The 'why do you hate property rights' question is, I think, valid enough for two reasons. Firstly and most obviously, as far as I understand it, the right to roam is generally a property right. So you're suggesting that a property right should be abolished. Secondly, the suggestion that it tears at the very fabric of private ownership, and your more general attitude towards the right, suggests a disdain for the underpinnings of land title.
To elaborate, I'd add that your quite flippant attitude towards the legal basis of your title to your land also seems to demonstrate a disdain for property rights themselves, in favour of 'might is right', which is quite a different type of claim, and indicates that you'd be fine with someone forcefully dispossessing you of your property. If you're truly concerned with the fabric of private property, you really need to think much harder about the legal basis of your own ownership.
Now, I can't speak directly to American property law, but the histories of Australia and America holds some striking similarities that would seem quite relevant. Before Australia was colonised, all land was held on native title by the indigenous population. The colonisation, by imposing the Crown's sovereignty on the Australian continent, granted the Crown radical title over the land. This means that, although none of the native title was automatically extinguished, the Crown gained the right to extinguish it, and deal with it as it saw fit. It did as such, and granted various parcels of land to individuals, who thereby had beneficial title to it. Crucially, this beneficial title was entirely reliant on the radical title of the Crown; the radical title was the legal basis for taking land that had previously been held by native title. Over time, more and more parcels of land were handed out, and eventually Australia federated and the Constitution noted that the Crown would have to provide compensation when acquiring land (or 'resuming' land; it's called 'resuming' because they're resuming their initial ownership). Nowadays, some areas of native title have not yet been extinguished, and most of Australia is held on a basis other than native title. The house in which I live, for instance, is beneficially owned by my parents, which is only possible thanks to the radical title of the Crown and its prerogative to grant the beneficial ownership of the land to the predecessors to the current title, in preference to the pre-existing native title. If it emerged that the Crown never exercised its radical title in relation to the land on which I live (which would be quite impossible, but hypothetically speaking), then the native title would not have been extinguished, and the indigenous holders of that title would be the rightful 'owners' of the land. I believe property operates similarly in the US, and is related to the concept of eminent domain.

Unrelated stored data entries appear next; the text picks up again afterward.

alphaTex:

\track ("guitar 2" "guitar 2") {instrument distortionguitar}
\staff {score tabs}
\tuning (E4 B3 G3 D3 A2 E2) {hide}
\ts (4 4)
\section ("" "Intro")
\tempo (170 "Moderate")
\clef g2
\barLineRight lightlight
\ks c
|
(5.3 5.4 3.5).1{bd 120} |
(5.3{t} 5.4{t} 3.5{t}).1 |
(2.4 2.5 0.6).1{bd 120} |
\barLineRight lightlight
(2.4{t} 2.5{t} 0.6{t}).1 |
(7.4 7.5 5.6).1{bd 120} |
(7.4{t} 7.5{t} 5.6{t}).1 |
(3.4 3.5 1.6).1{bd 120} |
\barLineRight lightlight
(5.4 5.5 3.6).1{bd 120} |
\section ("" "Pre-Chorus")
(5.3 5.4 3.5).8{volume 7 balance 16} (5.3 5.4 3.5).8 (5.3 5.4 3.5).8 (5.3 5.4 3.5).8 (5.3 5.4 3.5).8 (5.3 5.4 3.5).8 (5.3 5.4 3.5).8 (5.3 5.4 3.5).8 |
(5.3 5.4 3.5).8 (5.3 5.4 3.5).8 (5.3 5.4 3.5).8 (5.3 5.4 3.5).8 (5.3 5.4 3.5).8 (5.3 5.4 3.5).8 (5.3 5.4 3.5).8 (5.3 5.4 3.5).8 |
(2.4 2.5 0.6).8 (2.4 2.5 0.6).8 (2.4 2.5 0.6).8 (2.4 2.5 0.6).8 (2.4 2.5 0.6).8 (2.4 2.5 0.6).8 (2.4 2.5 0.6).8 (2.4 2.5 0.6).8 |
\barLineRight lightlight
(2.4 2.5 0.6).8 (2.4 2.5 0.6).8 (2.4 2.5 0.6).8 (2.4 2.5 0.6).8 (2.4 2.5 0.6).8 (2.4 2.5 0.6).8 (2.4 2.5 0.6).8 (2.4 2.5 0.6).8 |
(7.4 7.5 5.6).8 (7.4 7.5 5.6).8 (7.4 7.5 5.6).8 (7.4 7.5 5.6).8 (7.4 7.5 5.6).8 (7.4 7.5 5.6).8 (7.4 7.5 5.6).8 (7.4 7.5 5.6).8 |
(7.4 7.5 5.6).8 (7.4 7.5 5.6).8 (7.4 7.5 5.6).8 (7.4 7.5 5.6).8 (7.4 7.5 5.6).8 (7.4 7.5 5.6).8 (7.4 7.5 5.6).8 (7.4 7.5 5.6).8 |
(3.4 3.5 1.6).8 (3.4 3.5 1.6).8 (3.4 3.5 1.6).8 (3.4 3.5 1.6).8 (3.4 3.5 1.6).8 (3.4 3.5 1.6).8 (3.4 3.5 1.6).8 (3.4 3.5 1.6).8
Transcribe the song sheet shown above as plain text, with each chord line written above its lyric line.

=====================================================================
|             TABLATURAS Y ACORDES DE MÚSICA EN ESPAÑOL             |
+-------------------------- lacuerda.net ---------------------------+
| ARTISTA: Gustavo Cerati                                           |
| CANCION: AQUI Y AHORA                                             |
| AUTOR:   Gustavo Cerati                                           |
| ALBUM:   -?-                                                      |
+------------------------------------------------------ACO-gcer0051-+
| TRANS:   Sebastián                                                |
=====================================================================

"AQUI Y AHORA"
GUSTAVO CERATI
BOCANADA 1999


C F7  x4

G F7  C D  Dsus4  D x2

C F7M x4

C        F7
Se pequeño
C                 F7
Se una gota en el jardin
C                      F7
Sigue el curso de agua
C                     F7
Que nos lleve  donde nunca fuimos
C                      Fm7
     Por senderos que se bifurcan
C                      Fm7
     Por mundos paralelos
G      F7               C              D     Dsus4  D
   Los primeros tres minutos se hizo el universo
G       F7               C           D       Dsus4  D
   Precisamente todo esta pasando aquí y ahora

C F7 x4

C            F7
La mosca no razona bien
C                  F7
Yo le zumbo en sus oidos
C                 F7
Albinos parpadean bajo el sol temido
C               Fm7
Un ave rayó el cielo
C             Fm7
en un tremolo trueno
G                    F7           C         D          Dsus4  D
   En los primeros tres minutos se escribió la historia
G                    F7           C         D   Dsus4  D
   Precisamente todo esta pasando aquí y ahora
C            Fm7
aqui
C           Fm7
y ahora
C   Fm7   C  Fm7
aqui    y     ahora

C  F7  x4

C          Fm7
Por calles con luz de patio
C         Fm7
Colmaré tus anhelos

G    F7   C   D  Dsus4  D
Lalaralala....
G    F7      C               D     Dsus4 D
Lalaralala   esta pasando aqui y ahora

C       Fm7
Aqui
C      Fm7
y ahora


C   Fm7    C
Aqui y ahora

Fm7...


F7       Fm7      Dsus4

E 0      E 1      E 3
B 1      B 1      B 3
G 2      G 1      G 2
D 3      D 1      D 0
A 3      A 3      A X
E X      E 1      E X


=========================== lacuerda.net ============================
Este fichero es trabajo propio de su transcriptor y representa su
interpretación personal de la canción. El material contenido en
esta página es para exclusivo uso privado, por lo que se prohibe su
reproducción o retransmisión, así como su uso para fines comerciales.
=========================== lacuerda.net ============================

The point being, the basis of land ownership is a government grant and continuing government radical title (or whatever the similar concept is called in the US). At this point, if you were tempted to break out Locke's labour theory of property, I'd point you to the fact that the Crown could only have obtained absolute beneficial title to land which was
terra nullius. And it wasn't. There was no vacant land on which a natural property right could have developed.
Of course, the fact that the basis of land ownership is a government grant and continuing government radical title, doesn't mean the government can do whatever they want with the property to which you hold beneficial ownership. It just means that the 'fabric of private property' at which you think the right to roam would be tearing, is a fabric knitted by government. Now, it would be bizarre to suggest that although ownership is by virtue of government, they couldn't have placed conditions on the original grant for the good of the public. If you were to suggest that the right to roam were incompatible with private property, I'd have to assume that this is because you don't believe that private property ownership is by virtue of government. This would amount to an attack on the underlying basis of your property ownership. If you are taking this position, you are saying that property rights are simply a matter of 'might being right', and that there's no real legal basis for your title. Accordingly, you'd be stating that your title to your land is little more than your ability to forcibly exclude others.
Of course, the right to roam operates in property systems older than the US or Australia, but the same principle generally applies; the right to roam is a condition of the government's grant of particular land (even if that condition is implemented via a different mechanism). It isn't an imposition on private rights, because those private rights were only granted on condition that there be a right of access for the public. In this sense, it's little more than a contractual issue. And I'm sure you believe in the sanctity of contracts.